Whether by luck or tireless improvement, LibraryThing has largely bested a surge of recent launches, none of which exceeds 50,000 books. (Veteran Bibliophil, online since December 2001, has 306,000 books.) Particularly gratifying has been the lack of significant damage from “Bookshelf,” one of the two showcase aps launched with Ning, the hot, well-funded startup of Marc Andreesen, the founder of Netscape. Ning gave me sleepless nights, but now, as I joked to a friend, there are two people who’ve beat Andreesen—Bill Gates and me.**
In all, LibraryThing is now one of the top non-commercial book sites on the web. Here is Alexa’s ranking chart, comparing it with BookCrossing, a much-loved and world-spanning project where you “read and release” books.
I mention this not because BookCrossing is a competitor—not at all—but because BookCrossing has received a huge amount of press. Won’t someone write an article about LibraryThing? David Pogue, Xeni Jardin, Walter Mossberg, Hiyawatha Bray—where are you?*** There’s something really cool going on here!
New features. In the last month I have added the following major features, and some minor ones.
- Power editing, so you can tag a whole bunch of books at a time
- Book-by-book suggestions based on LibraryThing users data
- Detailed book suggestions based on your entire library’s contents
- Five-star book rating, with a nifty AJAX implementation
- RSS feeds, presently restricted to recent additions
Development priorities: I don’t want to telegraph too much, but this month’s development priorities include:
- Better search functionality
- “Groups” or “tribes,” so book clubs, offices, clubs and others can create “virtual libraries”
- A way to handle “wishlists” and other non-owned books
- Giving every book full cataloging data (LC subjects, Deweys, etc.), even if the initial data came from Amazon
- RSS feeds for every catalog page and for a number of other pages
- Improved “folksonomy” support, including pages for tags
- Author pages
- A user forum
Thank you. Thank you all for using the site, for blogging about it and telling your friends. Most of all please continue to send me your comments, criticisms and suggestions. Your thoughts have been critical to LibraryThing’s growth.
An aside: I used to work on software that users mostly hated. We didn’t solicit suggestions and a thick, outsourced layer of “tech support” kept complaints at bay. When we needed reactions we assembled paid focus groups and sat behind glass screens while some (outsourced) expert bumbled through our software. Developing LibraryThing has been a transformative experience. I will never EVER develop software like that again.

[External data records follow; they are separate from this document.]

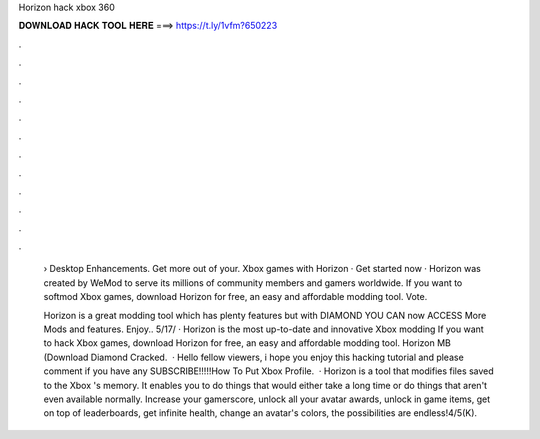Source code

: Horizon hack xbox 360



𝐃𝐎𝐖𝐍𝐋𝐎𝐀𝐃 𝐇𝐀𝐂𝐊 𝐓𝐎𝐎𝐋 𝐇𝐄𝐑𝐄 ===> https://t.ly/1vfm?650223



.



.



.



.



.



.



.



.



.



.



.



.

 › Desktop Enhancements. Get more out of your. Xbox games with Horizon · Get started now · Horizon was created by WeMod to serve its millions of community members and gamers worldwide. If you want to softmod Xbox games, download Horizon for free, an easy and affordable modding tool. Vote.
 
 Horizon is a great modding tool which has plenty features but with DIAMOND YOU CAN now ACCESS More Mods and features. Enjoy.. 5/17/ · Horizon is the most up-to-date and innovative Xbox modding If you want to hack Xbox games, download Horizon for free, an easy and affordable modding tool. Horizon MB (Download Diamond Cracked.  · Hello fellow viewers, i hope you enjoy this hacking tutorial and please comment if you have any  SUBSCRIBE!!!!!How To Put Xbox Profile.  · Horizon is a tool that modifies files saved to the Xbox 's memory. It enables you to do things that would either take a long time or do things that aren't even available normally. Increase your gamerscore, unlock all your avatar awards, unlock in game items, get on top of leaderboards, get infinite health, change an avatar's colors, the possibilities are endless!4/5(K).
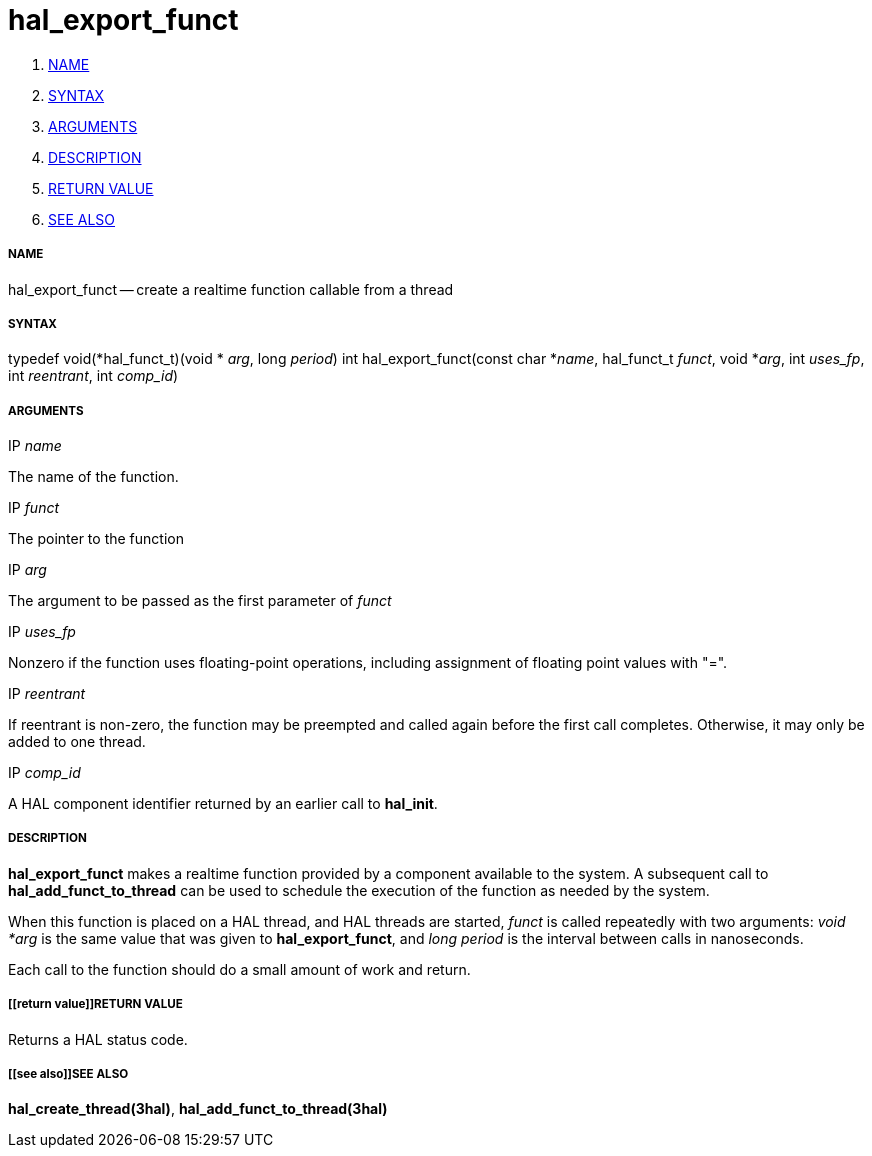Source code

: hal_export_funct
================

. <<name,NAME>>
. <<syntax,SYNTAX>>
. <<arguments,ARGUMENTS>>
. <<description,DESCRIPTION>>
. <<return value,RETURN VALUE>>
. <<see also,SEE ALSO>>


===== [[name]]NAME

hal_export_funct -- create a realtime function callable from a thread



===== [[syntax]]SYNTAX
typedef void(*hal_funct_t)(void * __arg__, long __period__)
int hal_export_funct(const char *__name__, hal_funct_t __funct__, void *__arg__, int __uses_fp__, int __reentrant__, int __comp_id__)



===== [[arguments]]ARGUMENTS
.IP __name__
The name of the function.

.IP __funct__
The pointer to the function

.IP __arg__
The argument to be passed as the first parameter of __funct__

.IP __uses_fp__
Nonzero if the function uses floating-point operations, including assignment
of floating point values with "=".

.IP __reentrant__
If reentrant is non-zero, the function may be preempted and called again
before the first call completes.  Otherwise, it may only be added to one
thread.

.IP __comp_id__
A HAL component identifier returned by an earlier call to **hal_init**.



===== [[description]]DESCRIPTION
**hal_export_funct** makes a realtime function provided by a component
available to the system.  A subsequent call to **hal_add_funct_to_thread**
can be used to schedule the execution of the function as needed by the system.

When this function is placed on a HAL thread, and HAL threads are started,
__funct__ is called repeatedly with two arguments: __void *arg__ is the
same value that was given to **hal_export_funct**, and __long period__ is
the interval between calls in nanoseconds.

Each call to the function should do a small amount of work and return.



===== [[return value]]RETURN VALUE
Returns a HAL status code.



===== [[see also]]SEE ALSO
**hal_create_thread(3hal)**, **hal_add_funct_to_thread(3hal)**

Conclusion. In conclusion, the state of the thing is strong! Thank for you using it, and happy cataloging.
*Excepting an article in Brazil and rumors of one in Italy, two countries for which LibraryThing has no library. I’m not sure if Andrew Brown’s excellent piece in the Guardian‘s email digest “The Wrap” counts as mainstream media, but it was online mainstream media.

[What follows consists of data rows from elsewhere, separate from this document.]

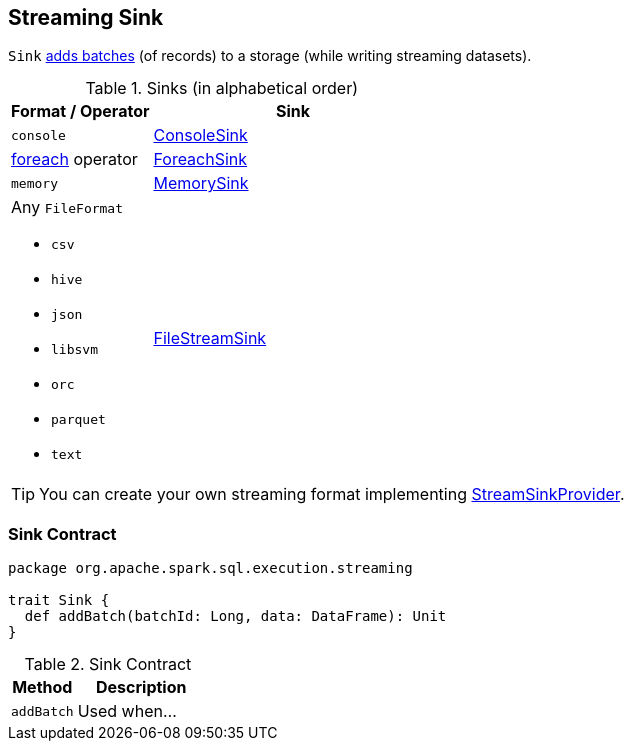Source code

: == [[Sink]] Streaming Sink

`Sink` <<contract, adds batches>> (of records) to a storage (while writing streaming datasets).

[[sinks]]
.Sinks (in alphabetical order)
[width="100%",cols="1,2",options="header"]
|===
| Format / Operator
| Sink

| `console`
| link:spark-sql-streaming-ConsoleSink.adoc[ConsoleSink]

| link:spark-sql-streaming-DataStreamWriter.adoc#foreach[foreach] operator
| link:spark-sql-streaming-ForeachSink.adoc[ForeachSink]

| `memory`
| link:spark-sql-streaming-MemorySink.adoc[MemorySink]

a| Any `FileFormat`

* `csv`
* `hive`
* `json`
* `libsvm`
* `orc`
* `parquet`
* `text`
| link:spark-sql-streaming-FileStreamSink.adoc[FileStreamSink]
|===

TIP: You can create your own streaming format implementing link:spark-sql-streaming-StreamSinkProvider.adoc[StreamSinkProvider].

=== [[contract]] Sink Contract

[source, scala]
----
package org.apache.spark.sql.execution.streaming

trait Sink {
  def addBatch(batchId: Long, data: DataFrame): Unit
}
----

.Sink Contract
[cols="1,2",options="header",width="100%"]
|===
| Method
| Description

| [[addBatch]] `addBatch`
| Used when...
|===
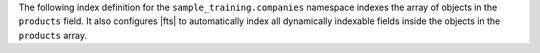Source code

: The following index definition for the ``sample_training.companies``
namespace indexes the array of objects in the ``products`` field. It also
configures |fts| to automatically index all dynamically indexable fields
inside the objects in the ``products`` array.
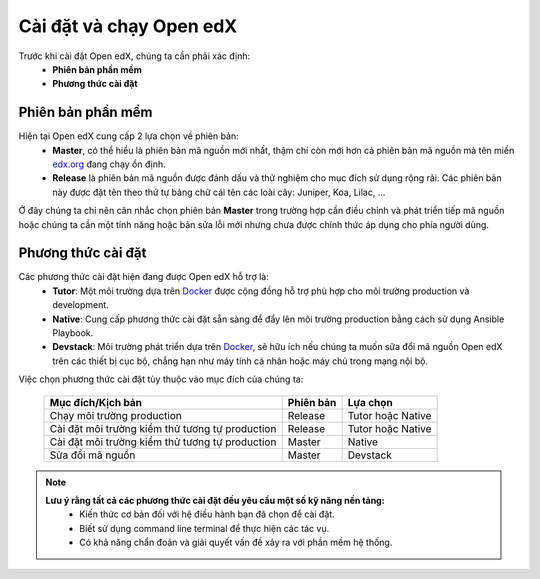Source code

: .. _configuration:

Cài đặt và chạy Open edX
=========================
Trước khi cài đặt Open edX, chúng ta cần phải xác định:
  * **Phiên bản phần mềm**
  * **Phương thức cài đặt**

Phiên bản phần mềm
-------------------
Hiện tại Open edX cung cấp 2 lựa chọn về phiên bản:
 * **Master**, có thể hiểu là phiên bản mã nguồn mới nhất, thậm chí còn mới hơn cả phiên bản mã nguồn mà tên miền `edx.org <https://www.edx.org/>`_ đang chạy ổn định.
 * **Release** là phiên bản mã nguồn được đánh dấu và thử nghiệm cho mục đích sử dụng rộng rãi. Các phiên bản này được đặt tên theo thứ tự bảng chữ cái tên các loài cây: Juniper, Koa, Lilac, ...

.. note:: 
Ở đây chúng ta chỉ nên cân nhắc chọn phiên bản **Master** trong trường hợp cần điều chỉnh và phát triển tiếp mã nguồn hoặc chúng ta cần một tính năng hoặc bản sửa lỗi mới nhưng chưa được chính thức áp dụng cho phía người dùng.

Phương thức cài đặt
-------------------
Các phương thức cài đặt hiện đang được Open edX hỗ trợ là:
 * **Tutor**: Một môi trường dựa trên `Docker <https://www.docker.com/>`_ được cộng đồng hỗ trợ phù hợp cho môi trường production và development.
 * **Native**: Cung cấp phương thức cài đặt sẵn sàng để đẩy lên môi trường production bằng cách sử dụng Ansible Playbook.
 * **Devstack**: Môi trường phát triển dựa trên `Docker <https://www.docker.com/>`_, sẽ hữu ích nếu chúng ta muốn sữa đổi mã nguồn Open edX trên các thiết bị cục bộ, chẳng hạn như máy tính cá nhân hoặc máy chủ trong mạng nội bộ.
Việc chọn phương thức cài đặt tùy thuộc vào mục đích của chúng ta:

   =============================================== ========= ==================
   Mục đích/Kịch bản                               Phiên bản Lựa chọn
   =============================================== ========= ==================
   Chạy môi trường production                      Release   Tutor hoặc Native
   Cài đặt môi trường kiểm thử tương tự production Release   Tutor hoặc Native
   Cài đặt môi trường kiểm thử tương tự production Master    Native
   Sửa đổi mã nguồn                                Master    Devstack
   =============================================== ========= ==================
.. note::
   **Lưu ý rằng tất cả các phương thức cài đặt đều yêu cầu một số kỹ năng nền tảng:**
    * Kiến thức cơ bản đối với hệ điều hành bạn đã chọn để cài đặt.
    * Biết sử dụng command line terminal để thực hiện các tác vụ.
    * Có khả năng chẩn đoán và giải quyết vấn đề xảy ra với phần mềm hệ thống.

**Speaking of Bill Gates, don’t imagine LibraryThing is making me rich. Far from it. The reward has been that, at least for now, I no longer feel guilty about working on it. That’s good, as I basically work on it every waking hour.
***Maybe I can call up Randall Schwartz again—he must know one of them. Randall Schwartz! Randall L. Schwartz! Learning Perl! From the dark aether I call you! Ia Ia Cthulhu fhtagn!